Ecco che, con estrema sintesi e immediatezza, hai colpito nel segno! 

Ho, nel frattempo, approfondito l'argomento "ipallage" e "anallage" e credo, Breddy, che tu abbia ragione in merito all'ipallage, ma se si volesse attribuire l'aggettivo (recline) a "spighe" si comprometterebbe la comprensione del componimento (come cercavo di spiegare nel post # 5). 
Più semplicemente, l'uso dell'ipallage (cioè, l'attribuzione dell'aggettivo ad un sostantivo diverso da quello a cui il suo significato lo dovrebbe normalmente e logicamente legare) deve mantenere l'inequivocabilità di significato del verso, come avviene nella poesia di Pascoli o come nei versi che seguono di Leopardi: 

"e spesso all'ore tarde, assiso
sul _conscio_ letto, dolorosamente"

è chiaro che non è il letto ad essere _conscio_, bensì il poeta e, infatti, dovendo parafrasare i versi non avremmo dubbi nel riportare sul poeta la qualificazione trasposta al letto. 
Purtroppo, Breddy, personalmente (bada bene: per me)  questa inequivocabilità non emerge nell'haiku originale: forse tentando una parafrasi diventa più facile capire "l'effetto" di cui parla Pat!

Spighe mature
con il capo recline-
Dopo la pioggia.

Ecco, dopo la pioggia, le spighe mature con il capo, sono recline.

Aspetta, tuttavia, altri pareri, Breddy perché come ben lascia intendere Chipu  (con il quale concordo) la poesia non può prescindere da "intime sensazioni" e, indipendentemente da regole e figure retoriche, quel che conta è l'emozione che suscita nel lettore.


----------



## Словеса

Ciao,
È vero che leggere haiku è una cosa molto specifica, leggerli nella lingua non giapponese lo è anche di più, leggerli nella lingua non giapponese e non materna è una cosa proprio specificissima. ,-) Ma vorrei condividere un'osservazione.
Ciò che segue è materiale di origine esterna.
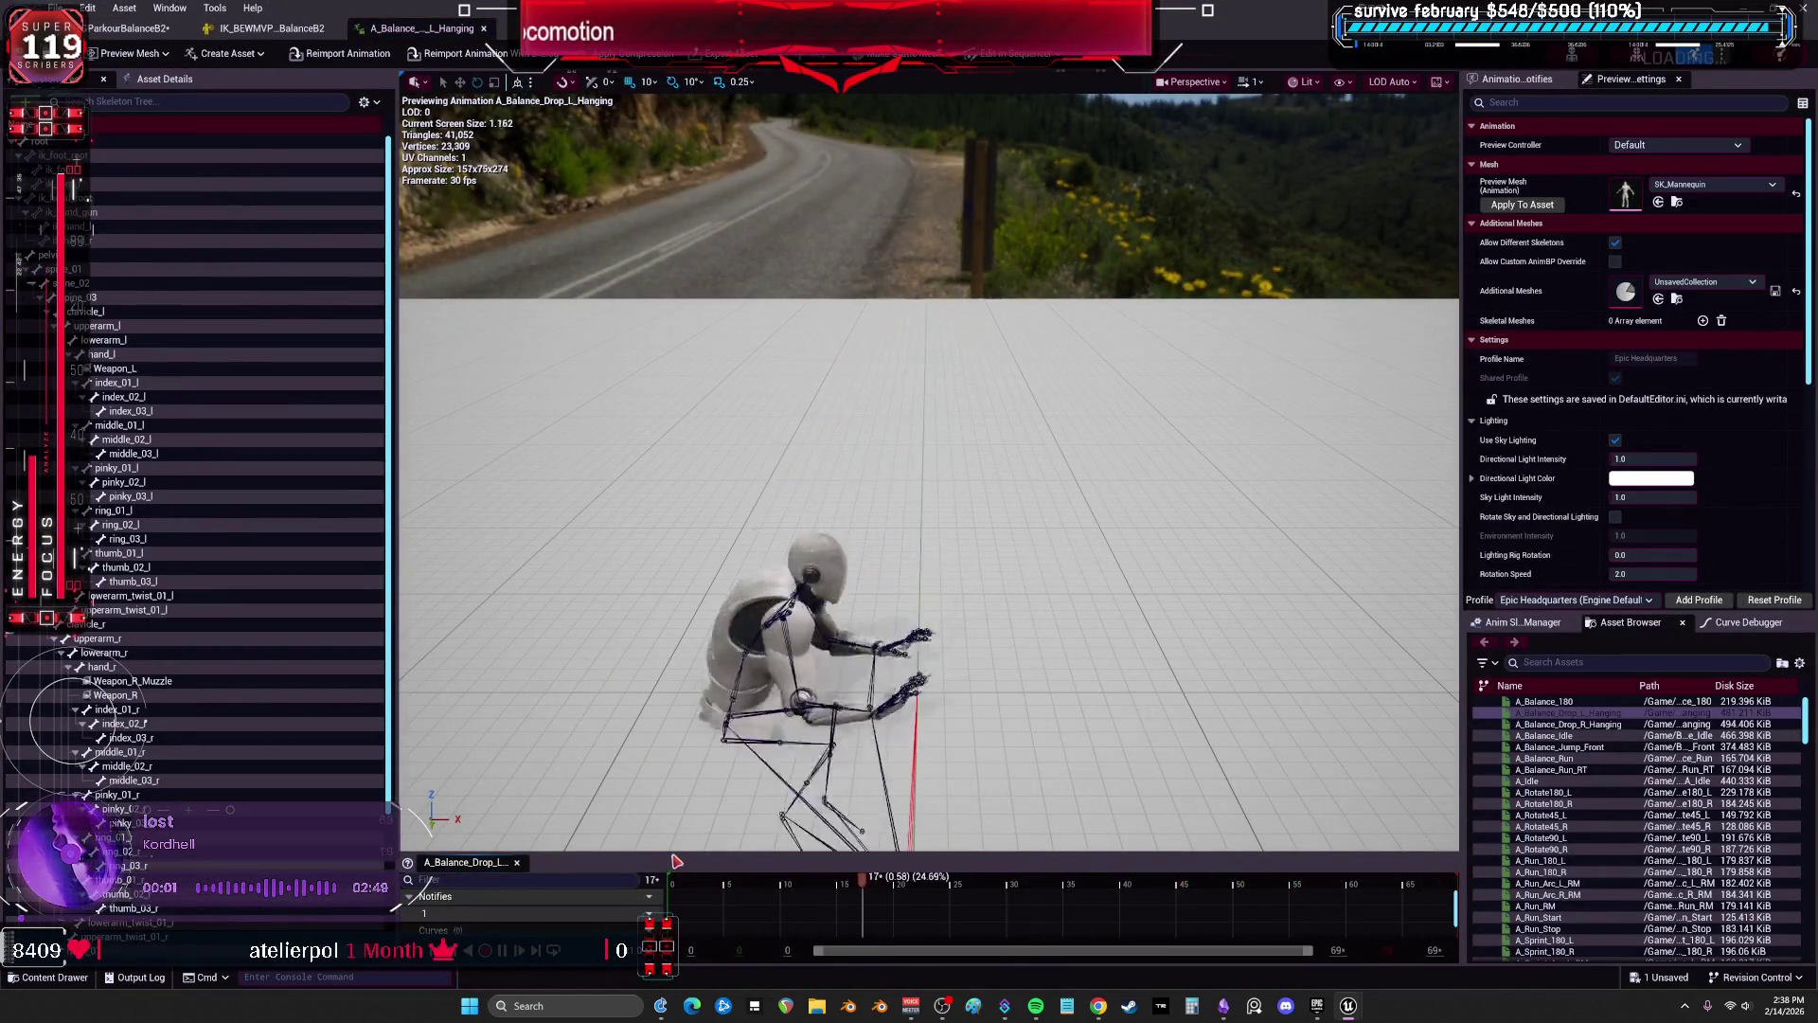
mouse_move(678, 861)
left_mouse_down()
mouse_move(705, 504)
mouse_move(696, 611)
left_mouse_up()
Mi pare che la versione con l'ordine delle parole più comune "non faccia pensare" e per questo non abbia molto valore poetico. Invece, la versione di Breddy annunzia anche nel secondo verso che "si deve valutare la situazione senza pregiudizi", e solo per questo il lettore vede "qualcosa d'improvviso" nel terzo verso, prende cioè una prospettiva più ampia del tutto che ha appena letto: la notizia che "tutto quello" accade "dopo la pioggia" cambia la percezione che il lettore ha già formato, la quale deve già essere "non vuota", per così dire. Spero che mi spiego; la frase la interpreto come ha spiegato chipulukusu ("il capo" come lo strumento dell'azione).
Saluti a voi.


----------



## Anja.Ann

Ciao, Словеса 

Credo di avere capito cosa intendi dire  Ma, a mio giudizio, la percezione della mutata situazione è assolutamente chiara (oltre che introdotta dal trattino) e, infatti, se provi a fare del terzo verso il titolo del componimento (solo per gioco, sappiamo bene che gli haiku non hanno titolo) è subito chiaro che è il terzo verso a "spiegare" tutto quello che accade nell'animo dell'autrice.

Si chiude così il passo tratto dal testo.